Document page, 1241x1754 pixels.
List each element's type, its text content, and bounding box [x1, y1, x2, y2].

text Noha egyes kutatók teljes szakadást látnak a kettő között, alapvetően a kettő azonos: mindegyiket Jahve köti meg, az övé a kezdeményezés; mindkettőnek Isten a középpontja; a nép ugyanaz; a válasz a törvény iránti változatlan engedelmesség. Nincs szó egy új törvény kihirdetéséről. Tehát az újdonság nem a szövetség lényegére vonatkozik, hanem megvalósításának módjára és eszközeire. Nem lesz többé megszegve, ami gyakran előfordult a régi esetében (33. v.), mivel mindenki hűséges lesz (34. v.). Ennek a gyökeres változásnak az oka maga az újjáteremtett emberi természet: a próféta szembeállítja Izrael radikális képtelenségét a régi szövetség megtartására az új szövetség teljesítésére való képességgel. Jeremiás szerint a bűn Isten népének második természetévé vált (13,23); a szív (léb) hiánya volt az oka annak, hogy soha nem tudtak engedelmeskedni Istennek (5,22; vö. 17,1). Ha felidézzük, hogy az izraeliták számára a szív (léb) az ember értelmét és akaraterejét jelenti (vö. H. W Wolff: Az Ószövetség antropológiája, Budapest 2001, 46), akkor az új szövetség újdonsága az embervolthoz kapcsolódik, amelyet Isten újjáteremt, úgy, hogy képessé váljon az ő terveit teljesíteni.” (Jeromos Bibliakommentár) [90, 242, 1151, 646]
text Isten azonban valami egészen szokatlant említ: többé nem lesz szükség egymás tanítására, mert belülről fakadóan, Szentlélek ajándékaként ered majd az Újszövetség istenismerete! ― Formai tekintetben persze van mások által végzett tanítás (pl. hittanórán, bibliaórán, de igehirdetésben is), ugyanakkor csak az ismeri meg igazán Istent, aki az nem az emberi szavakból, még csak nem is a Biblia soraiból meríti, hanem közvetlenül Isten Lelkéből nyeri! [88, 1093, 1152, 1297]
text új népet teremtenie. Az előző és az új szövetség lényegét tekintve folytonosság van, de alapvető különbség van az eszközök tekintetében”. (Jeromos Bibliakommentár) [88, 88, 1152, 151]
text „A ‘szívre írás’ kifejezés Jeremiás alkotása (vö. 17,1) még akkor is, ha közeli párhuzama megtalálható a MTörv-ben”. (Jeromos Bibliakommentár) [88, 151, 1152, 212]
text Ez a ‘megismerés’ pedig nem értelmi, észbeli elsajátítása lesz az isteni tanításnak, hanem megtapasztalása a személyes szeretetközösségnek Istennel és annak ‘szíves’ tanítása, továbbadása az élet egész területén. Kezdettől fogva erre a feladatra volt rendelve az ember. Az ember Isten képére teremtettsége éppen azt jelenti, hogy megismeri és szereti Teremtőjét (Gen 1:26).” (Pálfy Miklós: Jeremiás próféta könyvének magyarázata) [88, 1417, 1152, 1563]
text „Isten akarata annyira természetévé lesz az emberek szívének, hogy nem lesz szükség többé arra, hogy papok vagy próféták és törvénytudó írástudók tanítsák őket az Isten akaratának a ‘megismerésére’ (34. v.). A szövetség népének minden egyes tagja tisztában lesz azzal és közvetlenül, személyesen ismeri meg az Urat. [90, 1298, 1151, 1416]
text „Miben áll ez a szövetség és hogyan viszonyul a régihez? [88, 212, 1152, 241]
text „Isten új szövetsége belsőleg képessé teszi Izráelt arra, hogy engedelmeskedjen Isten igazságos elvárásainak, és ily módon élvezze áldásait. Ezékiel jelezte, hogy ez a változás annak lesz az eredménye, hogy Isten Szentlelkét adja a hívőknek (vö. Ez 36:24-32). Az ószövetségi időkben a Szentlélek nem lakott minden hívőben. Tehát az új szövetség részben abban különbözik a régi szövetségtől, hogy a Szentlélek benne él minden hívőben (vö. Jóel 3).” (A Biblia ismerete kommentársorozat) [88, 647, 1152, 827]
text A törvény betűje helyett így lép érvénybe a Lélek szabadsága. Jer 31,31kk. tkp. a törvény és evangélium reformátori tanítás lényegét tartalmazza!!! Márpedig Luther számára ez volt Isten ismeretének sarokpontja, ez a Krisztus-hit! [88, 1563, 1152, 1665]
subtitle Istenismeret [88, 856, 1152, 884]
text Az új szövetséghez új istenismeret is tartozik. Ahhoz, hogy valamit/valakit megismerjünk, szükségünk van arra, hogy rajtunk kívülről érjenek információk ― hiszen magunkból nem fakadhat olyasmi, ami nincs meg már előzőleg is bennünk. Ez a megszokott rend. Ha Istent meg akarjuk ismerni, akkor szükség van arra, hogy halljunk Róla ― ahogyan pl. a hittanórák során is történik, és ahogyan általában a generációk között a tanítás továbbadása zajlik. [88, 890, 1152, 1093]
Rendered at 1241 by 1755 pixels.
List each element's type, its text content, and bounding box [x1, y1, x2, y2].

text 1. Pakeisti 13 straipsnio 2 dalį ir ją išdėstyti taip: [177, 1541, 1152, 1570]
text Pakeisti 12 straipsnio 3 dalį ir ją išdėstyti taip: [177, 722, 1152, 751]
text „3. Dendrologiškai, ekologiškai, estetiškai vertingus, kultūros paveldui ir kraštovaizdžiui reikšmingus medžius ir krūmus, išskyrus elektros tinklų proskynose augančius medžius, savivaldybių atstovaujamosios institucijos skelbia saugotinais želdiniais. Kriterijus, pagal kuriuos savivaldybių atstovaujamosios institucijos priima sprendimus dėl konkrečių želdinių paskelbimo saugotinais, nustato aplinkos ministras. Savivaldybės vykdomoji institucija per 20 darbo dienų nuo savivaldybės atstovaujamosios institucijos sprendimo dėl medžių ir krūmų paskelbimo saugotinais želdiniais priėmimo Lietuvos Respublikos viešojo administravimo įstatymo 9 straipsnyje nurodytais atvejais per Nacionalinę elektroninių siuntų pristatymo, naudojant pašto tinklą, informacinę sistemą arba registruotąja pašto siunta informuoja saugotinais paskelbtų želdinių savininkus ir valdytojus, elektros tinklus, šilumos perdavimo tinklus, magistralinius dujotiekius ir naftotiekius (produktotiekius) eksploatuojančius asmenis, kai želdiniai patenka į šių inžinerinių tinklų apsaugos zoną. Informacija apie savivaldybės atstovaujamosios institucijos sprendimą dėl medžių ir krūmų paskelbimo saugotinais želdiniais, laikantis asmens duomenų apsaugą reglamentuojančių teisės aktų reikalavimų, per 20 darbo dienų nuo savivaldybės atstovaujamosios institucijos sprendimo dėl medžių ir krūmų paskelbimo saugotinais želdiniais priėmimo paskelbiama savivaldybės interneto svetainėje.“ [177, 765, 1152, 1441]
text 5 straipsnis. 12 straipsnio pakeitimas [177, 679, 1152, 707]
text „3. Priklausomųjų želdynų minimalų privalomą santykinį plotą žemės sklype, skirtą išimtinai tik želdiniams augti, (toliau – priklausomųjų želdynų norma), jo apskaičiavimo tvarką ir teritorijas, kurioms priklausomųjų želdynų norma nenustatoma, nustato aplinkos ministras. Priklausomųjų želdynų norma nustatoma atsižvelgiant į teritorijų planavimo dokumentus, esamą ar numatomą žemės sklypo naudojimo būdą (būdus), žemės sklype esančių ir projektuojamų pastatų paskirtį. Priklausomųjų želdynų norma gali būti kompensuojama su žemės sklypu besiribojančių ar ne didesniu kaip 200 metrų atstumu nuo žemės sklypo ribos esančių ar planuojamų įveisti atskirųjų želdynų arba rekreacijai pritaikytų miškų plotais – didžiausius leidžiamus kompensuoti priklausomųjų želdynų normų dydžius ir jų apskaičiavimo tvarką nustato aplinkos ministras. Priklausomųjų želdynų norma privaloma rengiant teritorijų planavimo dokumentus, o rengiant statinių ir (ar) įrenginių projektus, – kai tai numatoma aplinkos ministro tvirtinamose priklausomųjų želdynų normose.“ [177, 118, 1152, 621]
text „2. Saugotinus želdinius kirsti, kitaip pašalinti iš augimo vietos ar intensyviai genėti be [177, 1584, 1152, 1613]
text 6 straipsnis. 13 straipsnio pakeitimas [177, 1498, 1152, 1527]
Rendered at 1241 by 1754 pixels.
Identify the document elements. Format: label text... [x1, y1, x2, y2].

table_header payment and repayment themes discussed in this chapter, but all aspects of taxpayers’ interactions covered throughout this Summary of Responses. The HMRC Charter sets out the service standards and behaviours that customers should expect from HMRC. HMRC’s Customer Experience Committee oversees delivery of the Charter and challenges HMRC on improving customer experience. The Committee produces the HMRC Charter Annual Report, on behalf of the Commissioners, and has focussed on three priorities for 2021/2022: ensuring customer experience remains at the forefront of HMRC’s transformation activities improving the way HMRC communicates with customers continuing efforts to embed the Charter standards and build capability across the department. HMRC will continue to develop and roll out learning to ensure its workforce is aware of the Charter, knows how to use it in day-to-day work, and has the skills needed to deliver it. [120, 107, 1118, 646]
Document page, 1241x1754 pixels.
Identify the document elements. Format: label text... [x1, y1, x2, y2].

------

Task prompt:
In the data, begin at the line that has "text 1. Pakeisti" and stop after the line that has "text Pakeisti 12". Reproduce only those lines, replacing "išdėstyti" with "suformuluoti" and leaving everything else unchanged.

Complete output:
text 1. Pakeisti 13 straipsnio 2 dalį ir ją suformuluoti taip: [177, 1541, 1152, 1570]
text Pakeisti 12 straipsnio 3 dalį ir ją suformuluoti taip: [177, 722, 1152, 751]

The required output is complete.